# 本文
»»

音楽ジャンキーとしてのジョン・コルトレーンの肖像〈8〉
コルトレーン、ヘロインを断つ その107


薬物依存症に治癒はない。薬物への神経適応によって脳自体が変化してしまっているため、断薬後も渇望が生じて度々依存を再発させる。従って断薬は継続的な努力によって維持されなければならない。ヘロイン、アルコール、煙草を断った後、コルトレーンに生じていたに違いない渇望について想像を巡らせています。


1957年、コルトレーンはヘロインを断つと共に「霊的覚醒を経験し」、音楽によって人々に幸福をもたらす術と権利が与えられることを神に願い、その遂行を誓った。しかしその後、自身の優柔不断さによって音楽的使命から逸脱した時期へと入っていったことが『至上の愛』のライナー・ノーツには記されており、一見終始順調であったかのような印象を与える断薬後のコルトレーンの音楽活動が、少なくともコルトレーン本人にとっては決して平坦なものではなかったことが窺われる。

同じ経過を『至上の愛』のライナー・ノーツとは異なるニュアンスで語っているインタヴューが残されており(後述します)、そこでは様々な多くの事情・事態の発生が度々音楽的使命を忘れさせ、しばしばテクニカルな事柄で盲目的に自身を取り囲んだと語られている。

コルトレーンに優柔不断さを強いるようなストレスフルな事情・事態に(主として)練習による強迫的防衛(*)で応じたということなんだと思う。そしてストレス状況が渇望の誘発因子である以上(**)、このエピソードからは単にストレスに対する気散じだけではなく、断薬後の渇望の持続を読み取ることができる。コルトレーンは渇望から逃れるようにして練習に打ち込んだのに違いない。

(*)強迫的防衛、或いは躁的防衛は、対象喪失(失恋・死別)などのストレス状況で生じた無力感や不安・心痛を、仕事や勉強といった適応への努力によって回避する防衛機制。「強迫的練習の意義と防衛の一時的破綻」 参照。

(**)「渇望の誘発因子」及び「断薬前後の変化と渇望の誘因」参照。


ではコルトレーンに渇望を生じさせたストレス状況とは具体的には何だったのだろうか。マイルス・デイヴィス・バンド在籍時の58年から60年にかけて、なかなか脱退の機会をとらえることができず、自身のバンドを組めないフラストレーションを抱えていたこととか(*)、1957年と1961年のナイーマの2度の流産(**)などが相当するのかも知れない。きっとその度に渇望に見舞われていたのだろう。だがどちらも単独の出来事・事態だし、流産は重そうだがまた機会があると考えることもできるわけで、どちらも単独では左程深刻な影響は与えなかったと思う。

(*)「マイルス・デイヴィス・バンドの辞め際」 参照。

(**)『コルトレーンの生涯』p.301

評論家の批判はどうだろうか。確かに批判は絶えなかったが、他方で常にコルトレーン擁護も根強く、毀誉褒貶が相半ばするのはマイルス・デイヴィス・クインテットに加入以来の常態だったからきっと慣れっこになっていただろう。

««

# 提供資料
»»

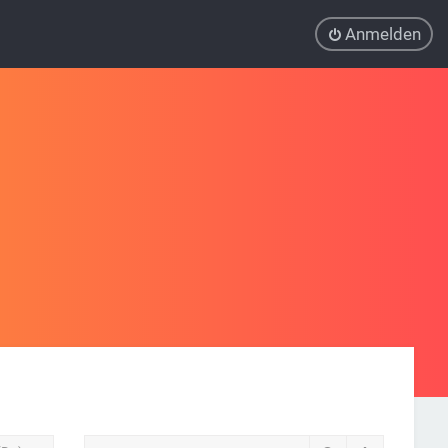
Anmelden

««

# 課題 A
コルトレーンの断薬を論じた本文によれば、妻ナイーマが流産したのは何年と何年ですか。
# 課題 B
コルトレーンの断薬を論じた本文を、最後の文の後から書き継いでください。
提供資料は参照しなくても差し支えありません。

# 解答 A
1957年と1961年です。

# 解答 B
しかし一度だけ(64年以前では)、従来の批判者のみならず擁護者からも攻撃されたことがあった。既に別の視点から言及した1961年末から1962年初めにかけての主にヴァンガード・セッションで展開された傾向に向けられた批判だ(*)。これをきっかけにコルトレーンは方向転換を余儀なくされ、強迫的な慎重さで「黄金のカルテット」最初のアルバム『コルトレーン』(Impulse)を仕上げた後、ボブ・シールが主導した企画物をこなす時期が暫く続いた。やはりこれが臭います。

(*)「相継ぐ批判と壊れたマウスピース―事の背景」 及び「1961年~1962年の批判とレコーディングの経過」 参照。


恐らく断薬以後、特定の時期にかかわらず、様々な誘因によって不可避的に生じる渇望に対して、テクニカルな事柄への没頭よる強迫的防衛でしばしば応じていたのだろう。しかし『至上の愛』のライナー・ノーツによれば、音楽的使命からの逸脱、或いは主観的な低迷は明らかにある時期から始まって『至上の愛』の作成に至って(或いはそれまでに)終息したこととして記されているのだから、64年から遡る一定の期間であることは紛いようがない。そしてさらに、類似した内容が語られた問題のインタヴューは『至上の愛』のレコーディングを遡る約1年前に行われたものだった。

インタヴューは評論家のラルフ・J・グリーソン(*)によるもので、当該箇所は "More Lasting Than Bronze" というアルバム(**)のライナー・ノーツで使用された。ライターによってはこのインタヴューの時期を1961年或いは1962年として引用していることもあるが、1963年11月26日から12月8日まで、ロサンジェルスのジャズ・ワークショップに出演した際に行われたものである可能性が大きい(***)。なお、インタヴューは1964年6月にリリースされた『コルトレーンズ・サウンド』(Atlantic)のライナー・ノーツにも一部使用されている。

(*)ローリング・ストーン誌の創刊者兼編集者で、モンタレー・ジャズ・フェスティヴァルの共同創設者。コルトレーンのアルバムのライナー・ノーツもいくつか書いている。

(**)"Lush Life" と "Coltrane"(Prestige) を2枚組LPに纏めたもの。

(***)Doug Ramsey, "John Coltrane: In The Fifties". "John Coltrane The Prestige Recordings", booklet, p.12 では1961年、『ジョン・コルトレーン「至上の愛」の真実』p.64 では1962年としている。1963年である理由は煩瑣になるので省きます。Porter, p.318-n.30 及び "Johnn Coltrane Reference", p.292、参照。


したがって、1963年末の時点で、音楽的使命からの逸脱は明らかに自覚され、回顧の対象になりつつあった。「なりつつあった」というのは、「人々を幸福にするような音楽を演奏する」ことと、「テクニカルな事柄で自分を取り囲む」ことを両立できず、解決の道が見出されていないこともまた吐露されているからだ。未だ軌道修正の途上にあったということなのではないかと思われる。


(以下印まで忙しい人は読まずに飛ばして可。)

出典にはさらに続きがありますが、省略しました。